[COMPLETE THE FOLLOWING]
A) In the woodworking profile, reproduce the passage starting with "To complement Campbell’s" and going on through "was his inspiration.".
B) Answer these questions using the woodworking profile:
(i) In which issue of Canadian Home Workshop did the instruction about tenons appear?
(ii) How many articles has Campbell produced for woodworking magazines during the past 12 years?
(iii) In what city was the desk that Campbell reconstructed originally made?
C) Resume the profile of the woodworker Rick Campbell, picking up after its final sentence.

[TEXT]
+ + + +

STAFF PROFILE: Craftsman shares how-to knowledge with world
By Leslie Kostal
September 08, 2011

Paul Mayne/Western News
“I like to make my tenons a little on the tight side to start, then fine-tune the fit with a chisel or block plane.”
If you’re a fan of Canadian Home Workshop, you would have already noted this instruction as it appeared in the November 2009 issue. From inside out, meticulously and literally described, Rick Campbell shares his master woodworking techniques with a wine rack – crafted as a suggested Christmas gift – all for less than $25.
During the past 12 years, Campbell, Financial Analysis and Budget Administration manager at Western, has produced more than 100 articles for various woodworking magazines in Canada and the United States, showcasing furniture and home-improvement projects, articulating how-to instructions with precision and clarity.
“Quite frequently, they’ll ask for ideas,” Campbell says. “(Typically) you might get an email saying they’ve got an issue coming up and they’d like a certain type of project. You have a very short period of time to design it, build it and then write the article and do drawings and so forth within a very condensed period of time.”
To complement Campbell’s keen interest in Canadian and American history, he enjoys building historical reproductions. “The magazines may do an issue on Canadian heritage, for example, and they’ll ask for a reproduction of a particular piece of furniture,” he explains.
Provided only with a grainy photograph, Campbell reconstructed a desk made in Halifax in the 1800s. Referred to as the “Hepplewhite desk” – named after George Hepplewhite, one of the most prominent furniture-makers of the Georgian period – it is one of Campbell’s favourite pieces.
“Actually, I have that desk in my house,” Campbell says. “But you’d probably be surprised; I’ve very few of my projects in my house. I’m too close to the work and every time I pass something that I’ve constructed, all I see is what I would do differently.”
Campbell has had no formal training. His father was his inspiration.

+ + + +

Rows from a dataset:
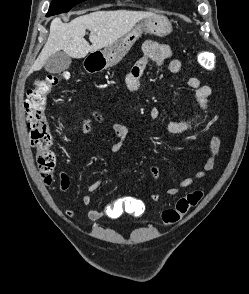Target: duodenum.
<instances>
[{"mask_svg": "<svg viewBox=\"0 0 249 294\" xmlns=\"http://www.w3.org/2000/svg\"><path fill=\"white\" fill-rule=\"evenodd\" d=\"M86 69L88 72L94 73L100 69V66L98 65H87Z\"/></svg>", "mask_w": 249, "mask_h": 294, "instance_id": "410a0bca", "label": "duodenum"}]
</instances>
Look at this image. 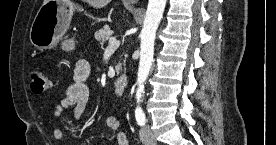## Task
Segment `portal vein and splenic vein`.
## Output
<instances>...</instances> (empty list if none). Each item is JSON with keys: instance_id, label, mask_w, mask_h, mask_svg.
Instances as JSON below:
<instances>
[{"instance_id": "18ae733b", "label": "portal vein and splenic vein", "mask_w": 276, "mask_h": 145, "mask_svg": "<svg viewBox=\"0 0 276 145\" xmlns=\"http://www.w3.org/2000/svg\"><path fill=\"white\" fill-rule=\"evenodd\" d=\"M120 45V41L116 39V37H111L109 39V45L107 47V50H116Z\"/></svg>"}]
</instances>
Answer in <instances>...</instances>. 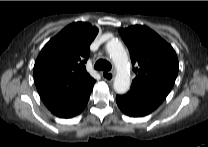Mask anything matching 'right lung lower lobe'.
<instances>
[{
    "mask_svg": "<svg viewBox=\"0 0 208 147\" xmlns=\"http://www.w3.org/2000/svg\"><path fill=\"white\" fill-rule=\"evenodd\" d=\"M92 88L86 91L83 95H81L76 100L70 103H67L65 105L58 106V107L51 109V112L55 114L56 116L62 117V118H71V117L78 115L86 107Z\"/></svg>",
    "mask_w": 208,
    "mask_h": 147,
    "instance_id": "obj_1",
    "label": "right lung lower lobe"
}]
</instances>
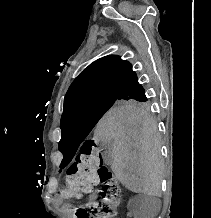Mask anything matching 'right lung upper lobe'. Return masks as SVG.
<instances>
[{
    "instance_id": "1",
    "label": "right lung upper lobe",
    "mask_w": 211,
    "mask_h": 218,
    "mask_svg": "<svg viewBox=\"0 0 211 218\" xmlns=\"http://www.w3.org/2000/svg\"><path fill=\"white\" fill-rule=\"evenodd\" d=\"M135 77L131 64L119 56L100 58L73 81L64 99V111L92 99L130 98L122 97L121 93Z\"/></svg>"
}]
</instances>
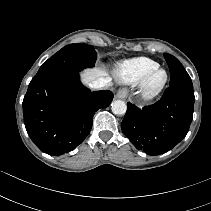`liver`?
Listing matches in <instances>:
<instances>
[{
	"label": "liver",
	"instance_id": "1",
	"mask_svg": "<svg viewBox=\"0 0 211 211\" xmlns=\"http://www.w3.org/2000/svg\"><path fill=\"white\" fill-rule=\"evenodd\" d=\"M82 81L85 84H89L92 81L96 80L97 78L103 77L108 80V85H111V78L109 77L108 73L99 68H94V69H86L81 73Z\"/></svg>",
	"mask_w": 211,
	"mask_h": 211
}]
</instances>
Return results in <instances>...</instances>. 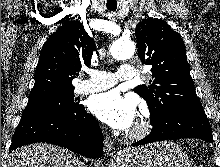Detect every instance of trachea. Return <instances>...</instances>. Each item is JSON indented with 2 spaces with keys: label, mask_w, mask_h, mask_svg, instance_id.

+ + + +

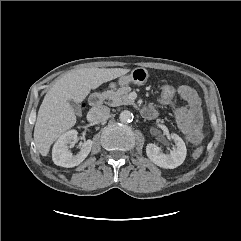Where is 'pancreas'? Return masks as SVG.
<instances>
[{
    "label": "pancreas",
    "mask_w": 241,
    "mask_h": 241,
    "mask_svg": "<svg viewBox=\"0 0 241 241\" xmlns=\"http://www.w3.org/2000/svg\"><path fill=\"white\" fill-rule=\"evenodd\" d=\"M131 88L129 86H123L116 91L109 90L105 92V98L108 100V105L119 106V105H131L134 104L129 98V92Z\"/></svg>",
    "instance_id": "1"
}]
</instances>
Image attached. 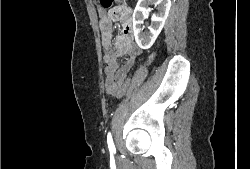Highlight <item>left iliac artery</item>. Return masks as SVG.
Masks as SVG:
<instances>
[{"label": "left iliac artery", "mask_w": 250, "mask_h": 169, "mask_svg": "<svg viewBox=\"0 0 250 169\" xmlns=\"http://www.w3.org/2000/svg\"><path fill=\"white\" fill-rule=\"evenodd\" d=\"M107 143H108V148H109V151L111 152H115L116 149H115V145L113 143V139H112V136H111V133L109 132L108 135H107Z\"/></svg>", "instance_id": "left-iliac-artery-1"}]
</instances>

+ + + +

[ANSWERS TO THE EXERCISE]
A)
To complement Campbell’s keen interest in Canadian and American history, he enjoys building historical reproductions. “The magazines may do an issue on Canadian heritage, for example, and they’ll ask for a reproduction of a particular piece of furniture,” he explains.
Provided only with a grainy photograph, Campbell reconstructed a desk made in Halifax in the 1800s. Referred to as the “Hepplewhite desk” – named after George Hepplewhite, one of the most prominent furniture-makers of the Georgian period – it is one of Campbell’s favourite pieces.
“Actually, I have that desk in my house,” Campbell says. “But you’d probably be surprised; I’ve very few of my projects in my house. I’m too close to the work and every time I pass something that I’ve constructed, all I see is what I would do differently.”
Campbell has had no formal training. His father was his inspiration.

B)
(i) The November 2009 issue.
(ii) More than 100.
(iii) Halifax.

C)
“I remember at a very young age, he used to build amazing furniture and he really didn’t have any tools. To this day I don’t know how he was able to accomplish what he did with so little.” Other than pounding nails into a 2x4, Campbell doesn’t remember a first project. But after years of building – father and son – woodworking took a serious turn when he and his wife bought their first home in Toronto.
“It was a 100-year fixer-upper. I put together a small shop in a basement in a coal room. I couldn’t even stand up fully,” he remembers.
But today in London, Campbell has a fully equipped, neat and colour-coordinated workshop in his backyard. Depending on the project, “I may put a weekend, a 12-hour day … work some evenings,” he says.
And then again, he may not venture out for several weeks. “It’s sporadic.”
You can count on taking in the aroma of freshly planed lumber, you may get a whiff of Campbell’s preferred cedar and cherry, but avoid fresh walnut and teak which “are a couple of lumber types that are not too pleasant,” he says.
Campbell grew up with many hand tools, but he’s now more inclined to use power tools. “They’re like your children. I don’t think I could give any of them up.”
His ‘other’ children, two daughters, have also worked with him in his shop, including producing ‘bug barns’ on the Home and Garden television program. “There was a program about 10 years ago,” Campbell says, “which was done by Jon Eakes. He filmed an episode in my workshop dealing with workshop safety with kids and so forth.”
Campbell’s most recent project, to be featured in Canadian Home Workshop, is a work desk designed for the challenges of someone in a wheelchair. Because of the requirements – easily dismantled, adjusted and relocated – he applied his knowledge of campaign desks used during the Civil War; how they were thrown together quickly and moved to other locations.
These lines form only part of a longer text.